■ Work instructions: The expected output is exactly the lines below, starting at the line with "Where are all text and symbols in the map?" and ending at the line with "Localize all text", both included; no other line belongs in it.

■ Excerpted data:
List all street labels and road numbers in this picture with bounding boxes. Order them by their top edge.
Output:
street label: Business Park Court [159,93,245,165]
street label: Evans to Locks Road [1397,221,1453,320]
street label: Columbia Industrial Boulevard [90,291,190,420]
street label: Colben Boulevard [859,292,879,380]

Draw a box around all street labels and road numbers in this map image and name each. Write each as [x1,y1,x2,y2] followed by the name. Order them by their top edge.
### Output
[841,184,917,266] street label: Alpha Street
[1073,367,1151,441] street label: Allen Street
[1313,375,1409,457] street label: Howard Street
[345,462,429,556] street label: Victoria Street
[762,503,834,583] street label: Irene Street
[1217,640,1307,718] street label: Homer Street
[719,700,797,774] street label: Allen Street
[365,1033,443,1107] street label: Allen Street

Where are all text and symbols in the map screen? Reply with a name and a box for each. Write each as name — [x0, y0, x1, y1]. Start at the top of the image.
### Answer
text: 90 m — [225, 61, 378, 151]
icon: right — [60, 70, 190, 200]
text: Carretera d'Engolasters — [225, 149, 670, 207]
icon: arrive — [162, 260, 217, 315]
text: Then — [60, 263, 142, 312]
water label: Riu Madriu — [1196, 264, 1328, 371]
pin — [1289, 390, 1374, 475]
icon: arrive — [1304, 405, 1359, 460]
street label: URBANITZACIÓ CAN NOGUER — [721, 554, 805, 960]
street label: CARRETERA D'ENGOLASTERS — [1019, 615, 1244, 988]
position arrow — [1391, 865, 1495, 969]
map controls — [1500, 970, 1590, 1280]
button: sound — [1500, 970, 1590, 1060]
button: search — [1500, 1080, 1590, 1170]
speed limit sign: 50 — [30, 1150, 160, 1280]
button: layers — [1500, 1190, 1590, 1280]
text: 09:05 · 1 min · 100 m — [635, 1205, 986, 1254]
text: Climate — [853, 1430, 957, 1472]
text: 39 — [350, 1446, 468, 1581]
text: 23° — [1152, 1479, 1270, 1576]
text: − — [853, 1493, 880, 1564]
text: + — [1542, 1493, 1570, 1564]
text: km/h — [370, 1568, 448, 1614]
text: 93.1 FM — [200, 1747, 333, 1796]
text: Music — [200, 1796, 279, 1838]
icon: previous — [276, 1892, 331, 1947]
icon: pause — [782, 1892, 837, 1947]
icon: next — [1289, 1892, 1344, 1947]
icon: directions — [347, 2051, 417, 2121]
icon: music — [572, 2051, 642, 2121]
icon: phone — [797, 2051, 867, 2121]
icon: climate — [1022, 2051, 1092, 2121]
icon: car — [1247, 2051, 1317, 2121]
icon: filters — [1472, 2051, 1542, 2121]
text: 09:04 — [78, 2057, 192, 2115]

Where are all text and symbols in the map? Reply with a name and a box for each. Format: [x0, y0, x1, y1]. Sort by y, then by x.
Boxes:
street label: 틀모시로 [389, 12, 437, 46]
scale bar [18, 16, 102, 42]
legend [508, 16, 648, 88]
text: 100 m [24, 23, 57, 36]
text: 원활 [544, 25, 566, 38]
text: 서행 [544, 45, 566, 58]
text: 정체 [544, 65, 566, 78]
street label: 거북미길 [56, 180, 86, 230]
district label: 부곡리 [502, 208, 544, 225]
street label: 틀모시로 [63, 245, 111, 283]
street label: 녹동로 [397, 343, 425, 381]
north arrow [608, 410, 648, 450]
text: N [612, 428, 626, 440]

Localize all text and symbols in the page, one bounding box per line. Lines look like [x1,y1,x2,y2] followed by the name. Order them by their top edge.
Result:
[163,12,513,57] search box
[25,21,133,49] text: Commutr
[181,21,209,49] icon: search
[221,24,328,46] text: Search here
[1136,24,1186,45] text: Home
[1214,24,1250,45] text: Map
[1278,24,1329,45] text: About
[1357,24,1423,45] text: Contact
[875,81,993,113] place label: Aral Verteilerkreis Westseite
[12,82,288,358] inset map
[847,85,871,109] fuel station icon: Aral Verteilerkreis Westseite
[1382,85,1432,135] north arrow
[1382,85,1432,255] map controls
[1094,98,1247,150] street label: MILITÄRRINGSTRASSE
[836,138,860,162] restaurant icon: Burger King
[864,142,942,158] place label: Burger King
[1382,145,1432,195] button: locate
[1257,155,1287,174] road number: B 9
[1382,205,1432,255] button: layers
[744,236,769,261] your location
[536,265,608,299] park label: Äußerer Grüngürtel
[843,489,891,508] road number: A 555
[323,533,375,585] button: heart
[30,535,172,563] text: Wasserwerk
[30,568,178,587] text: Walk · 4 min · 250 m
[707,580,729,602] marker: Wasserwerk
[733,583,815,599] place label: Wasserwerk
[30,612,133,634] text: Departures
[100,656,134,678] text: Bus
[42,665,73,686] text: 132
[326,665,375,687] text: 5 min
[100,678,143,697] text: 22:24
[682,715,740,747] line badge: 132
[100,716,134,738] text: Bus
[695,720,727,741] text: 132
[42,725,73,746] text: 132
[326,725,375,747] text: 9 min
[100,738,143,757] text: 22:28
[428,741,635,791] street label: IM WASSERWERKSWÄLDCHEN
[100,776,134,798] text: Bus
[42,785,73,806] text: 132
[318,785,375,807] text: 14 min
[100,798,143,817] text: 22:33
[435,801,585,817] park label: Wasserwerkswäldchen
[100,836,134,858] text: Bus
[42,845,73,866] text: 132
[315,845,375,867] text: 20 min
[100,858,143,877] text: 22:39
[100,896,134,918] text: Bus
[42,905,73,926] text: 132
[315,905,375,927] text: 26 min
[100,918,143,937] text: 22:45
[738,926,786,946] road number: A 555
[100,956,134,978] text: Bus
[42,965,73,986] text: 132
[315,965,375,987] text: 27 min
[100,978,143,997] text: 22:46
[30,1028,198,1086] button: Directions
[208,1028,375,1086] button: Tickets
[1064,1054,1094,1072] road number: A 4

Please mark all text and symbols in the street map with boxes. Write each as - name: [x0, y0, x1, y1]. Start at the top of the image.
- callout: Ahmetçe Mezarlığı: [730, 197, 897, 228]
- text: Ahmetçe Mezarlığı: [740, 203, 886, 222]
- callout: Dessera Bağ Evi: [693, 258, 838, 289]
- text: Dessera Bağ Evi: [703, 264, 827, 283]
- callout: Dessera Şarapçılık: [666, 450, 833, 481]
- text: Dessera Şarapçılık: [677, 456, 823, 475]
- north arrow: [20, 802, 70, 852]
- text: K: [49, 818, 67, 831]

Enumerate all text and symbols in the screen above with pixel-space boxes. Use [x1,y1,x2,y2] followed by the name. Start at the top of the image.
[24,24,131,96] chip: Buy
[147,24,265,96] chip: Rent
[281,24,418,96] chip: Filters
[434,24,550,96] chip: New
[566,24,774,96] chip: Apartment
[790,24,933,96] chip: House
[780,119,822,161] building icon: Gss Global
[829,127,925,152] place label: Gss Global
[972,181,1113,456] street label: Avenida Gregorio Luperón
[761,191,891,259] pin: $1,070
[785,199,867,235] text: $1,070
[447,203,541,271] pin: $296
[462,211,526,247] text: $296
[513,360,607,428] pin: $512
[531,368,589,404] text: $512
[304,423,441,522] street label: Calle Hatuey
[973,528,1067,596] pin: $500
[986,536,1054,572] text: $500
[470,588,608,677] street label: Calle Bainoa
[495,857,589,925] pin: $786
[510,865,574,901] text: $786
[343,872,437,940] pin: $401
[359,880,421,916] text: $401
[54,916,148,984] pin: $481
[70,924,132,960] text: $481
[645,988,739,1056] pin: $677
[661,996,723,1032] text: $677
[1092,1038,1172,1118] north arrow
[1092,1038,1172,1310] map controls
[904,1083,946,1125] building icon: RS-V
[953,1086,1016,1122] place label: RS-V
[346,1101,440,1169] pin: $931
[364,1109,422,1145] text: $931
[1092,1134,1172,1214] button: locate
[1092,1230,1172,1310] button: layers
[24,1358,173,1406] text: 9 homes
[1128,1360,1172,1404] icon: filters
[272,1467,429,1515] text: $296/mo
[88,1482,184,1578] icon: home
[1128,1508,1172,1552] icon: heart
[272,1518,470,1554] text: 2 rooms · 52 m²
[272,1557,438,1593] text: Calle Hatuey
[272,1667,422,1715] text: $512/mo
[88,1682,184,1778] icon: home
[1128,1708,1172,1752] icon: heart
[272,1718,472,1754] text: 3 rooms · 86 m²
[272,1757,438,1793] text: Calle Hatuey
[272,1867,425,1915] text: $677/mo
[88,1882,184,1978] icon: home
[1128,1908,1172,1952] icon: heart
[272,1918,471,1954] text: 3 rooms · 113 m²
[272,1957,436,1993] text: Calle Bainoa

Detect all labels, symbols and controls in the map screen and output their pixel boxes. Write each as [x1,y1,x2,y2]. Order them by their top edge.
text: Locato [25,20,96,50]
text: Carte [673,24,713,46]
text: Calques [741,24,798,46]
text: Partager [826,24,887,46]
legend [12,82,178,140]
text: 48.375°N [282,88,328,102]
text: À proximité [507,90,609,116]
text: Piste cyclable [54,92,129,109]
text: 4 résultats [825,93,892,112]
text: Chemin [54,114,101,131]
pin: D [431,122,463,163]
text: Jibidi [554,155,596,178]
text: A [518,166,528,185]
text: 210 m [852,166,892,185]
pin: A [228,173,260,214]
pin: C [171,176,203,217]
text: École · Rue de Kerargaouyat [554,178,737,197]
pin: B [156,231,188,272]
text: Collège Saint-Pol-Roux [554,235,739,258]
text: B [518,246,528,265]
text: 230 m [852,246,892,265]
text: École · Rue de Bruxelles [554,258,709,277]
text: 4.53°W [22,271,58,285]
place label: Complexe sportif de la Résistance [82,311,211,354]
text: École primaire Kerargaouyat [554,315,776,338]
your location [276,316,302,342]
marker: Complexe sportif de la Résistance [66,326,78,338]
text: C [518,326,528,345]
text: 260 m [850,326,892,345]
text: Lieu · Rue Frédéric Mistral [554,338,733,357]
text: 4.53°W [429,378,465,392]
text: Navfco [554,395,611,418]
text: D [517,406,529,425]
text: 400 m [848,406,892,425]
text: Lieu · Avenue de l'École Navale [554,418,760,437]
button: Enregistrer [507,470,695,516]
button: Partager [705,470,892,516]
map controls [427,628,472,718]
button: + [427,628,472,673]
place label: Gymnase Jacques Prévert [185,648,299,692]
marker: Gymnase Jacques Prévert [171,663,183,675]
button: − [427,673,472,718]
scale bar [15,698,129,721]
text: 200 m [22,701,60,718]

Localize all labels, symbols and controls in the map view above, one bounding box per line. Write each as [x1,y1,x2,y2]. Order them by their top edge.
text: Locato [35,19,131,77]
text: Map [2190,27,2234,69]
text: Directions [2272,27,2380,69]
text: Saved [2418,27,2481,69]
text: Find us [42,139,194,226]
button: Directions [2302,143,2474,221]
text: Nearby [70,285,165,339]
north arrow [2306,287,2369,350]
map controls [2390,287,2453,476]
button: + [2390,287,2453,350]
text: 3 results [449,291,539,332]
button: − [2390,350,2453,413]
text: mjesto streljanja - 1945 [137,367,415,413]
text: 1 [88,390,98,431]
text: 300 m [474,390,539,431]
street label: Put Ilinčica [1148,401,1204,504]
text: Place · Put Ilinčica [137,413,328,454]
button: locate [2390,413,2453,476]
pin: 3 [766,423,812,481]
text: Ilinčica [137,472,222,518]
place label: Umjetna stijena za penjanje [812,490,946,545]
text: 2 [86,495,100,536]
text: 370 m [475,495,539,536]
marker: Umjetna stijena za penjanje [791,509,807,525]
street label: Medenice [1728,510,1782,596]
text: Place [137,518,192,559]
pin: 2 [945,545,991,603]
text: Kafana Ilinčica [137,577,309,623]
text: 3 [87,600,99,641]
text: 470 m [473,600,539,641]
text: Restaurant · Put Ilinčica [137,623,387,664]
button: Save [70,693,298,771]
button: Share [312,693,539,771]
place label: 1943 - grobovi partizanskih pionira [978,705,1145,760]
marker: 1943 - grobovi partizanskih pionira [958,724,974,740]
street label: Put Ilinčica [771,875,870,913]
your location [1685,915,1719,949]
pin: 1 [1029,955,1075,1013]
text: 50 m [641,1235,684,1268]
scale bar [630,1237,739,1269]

■ Task solution:
Where are all text and symbols in the map? Reply with a name and a box for each. Format: [x0, y0, x1, y1]. Sort by y, then by x.
Boxes:
street label: 틀모시로 [389, 12, 437, 46]
scale bar [18, 16, 102, 42]
legend [508, 16, 648, 88]
text: 100 m [24, 23, 57, 36]
text: 원활 [544, 25, 566, 38]
text: 서행 [544, 45, 566, 58]
text: 정체 [544, 65, 566, 78]
street label: 거북미길 [56, 180, 86, 230]
district label: 부곡리 [502, 208, 544, 225]
street label: 틀모시로 [63, 245, 111, 283]
street label: 녹동로 [397, 343, 425, 381]
north arrow [608, 410, 648, 450]
text: N [612, 428, 626, 440]

Localize all text and symbols in the page, one bounding box per line. Lines look like [x1,y1,x2,y2] followed by the name. Order them by their top edge.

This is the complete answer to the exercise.